How it got there is a mystery to me.  It wasn’t there the day before yesterday when Hiram washed and vacuumed the car. It wasn’t there Monday morning when I loaded everything into it. Did it crawl out from under the mat? Or did I set the computer case on the garage floor while I packed and inadvertently pick up my defenseless and now very dead passenger.

All those thoughts raced through my head while I considered how to dispose of the body. The day was warming up, and the situation would get ripe quickly without immediate action. A long funeral service was out, since I had another thirty miles to drive and a radio interview in less than an hour. I didn’t have a matchbox with me so a fancy coffin was out, too.

So, I went into shop’s bathroom and washed my hands thoroughly. Then I ordered lunch and white while taking care of my email, all the while stockpiling napkins for a death shroud. It sounds callous and cold, but that’s life in a war zone.  Meal finished, I marched to the car and photographed the body (I wanted proof to show Hiram) before swathing it in the death shroud. Then, I looked around for a cemetery.

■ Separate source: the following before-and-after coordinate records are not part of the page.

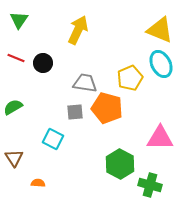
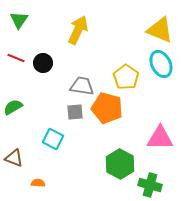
yellow pentagon: moved 4 px left, 1 px up; rotated 15 degrees counterclockwise
gray trapezoid: moved 3 px left, 3 px down
brown triangle: rotated 36 degrees counterclockwise
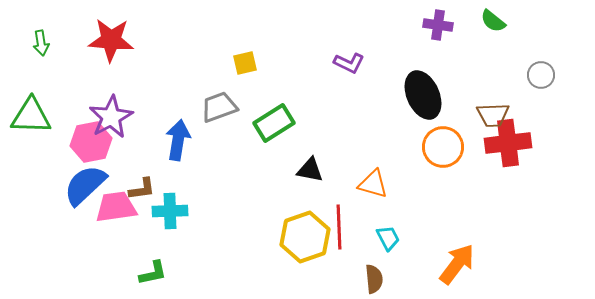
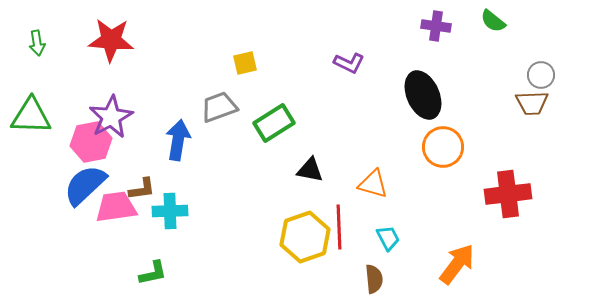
purple cross: moved 2 px left, 1 px down
green arrow: moved 4 px left
brown trapezoid: moved 39 px right, 12 px up
red cross: moved 51 px down
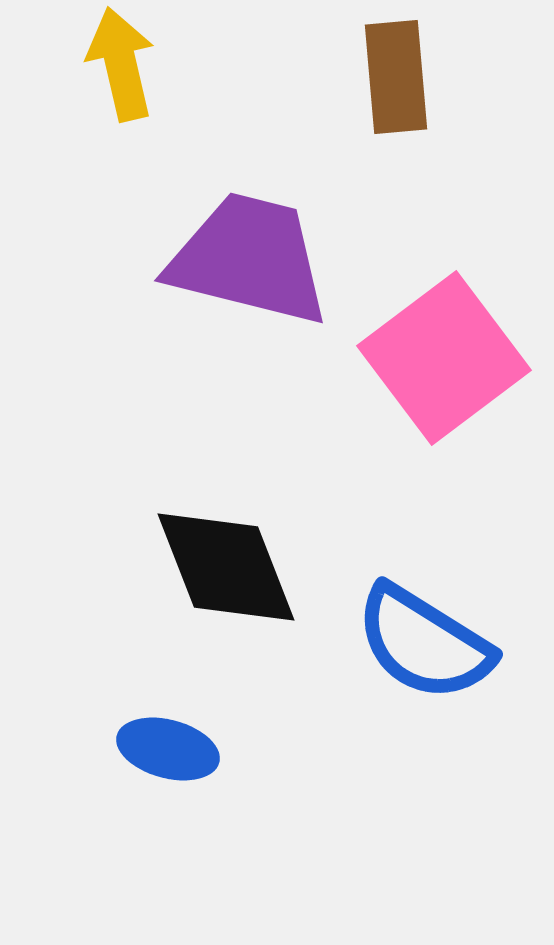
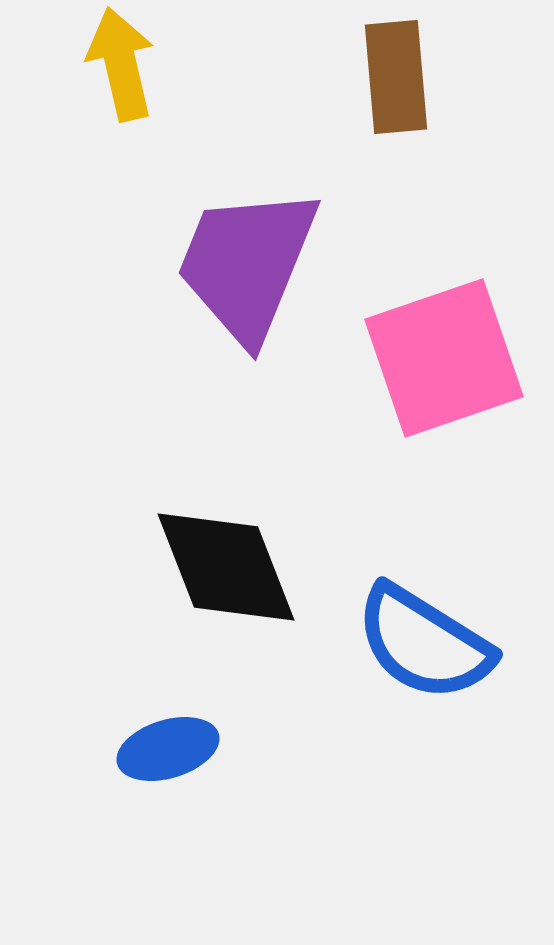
purple trapezoid: moved 2 px left, 5 px down; rotated 82 degrees counterclockwise
pink square: rotated 18 degrees clockwise
blue ellipse: rotated 32 degrees counterclockwise
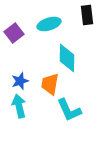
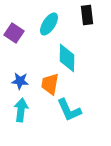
cyan ellipse: rotated 40 degrees counterclockwise
purple square: rotated 18 degrees counterclockwise
blue star: rotated 24 degrees clockwise
cyan arrow: moved 2 px right, 4 px down; rotated 20 degrees clockwise
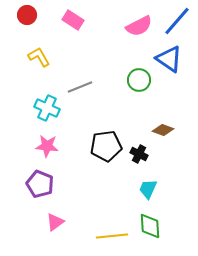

I couldn’t find one, so I drove off with my package on the seat beside me, praying for a burial place. Too late, I spied a trash can beside a Methodist Church, (it would have been such a nice touch), and I had resigned myself to a new career as a hearse driver. But a few blocks later, glory of glories, I spied trash bins at the end of every driveway. Hallelujah – it was garbage day! I pulled up beside a particularly attractive one and unloaded my passenger with a sigh of relief.

Hopefully, I’m safe from attack for the rest of the trip, but I as soon as I drive into town tomorrow, the troop surge begins. I’m stopping at the store to lay in a supple of mouse traps. Then I’ll enlist my husband’s support, and by nightfall, we’ll have laid a mine field.

I’m taking no prisoners. This is war.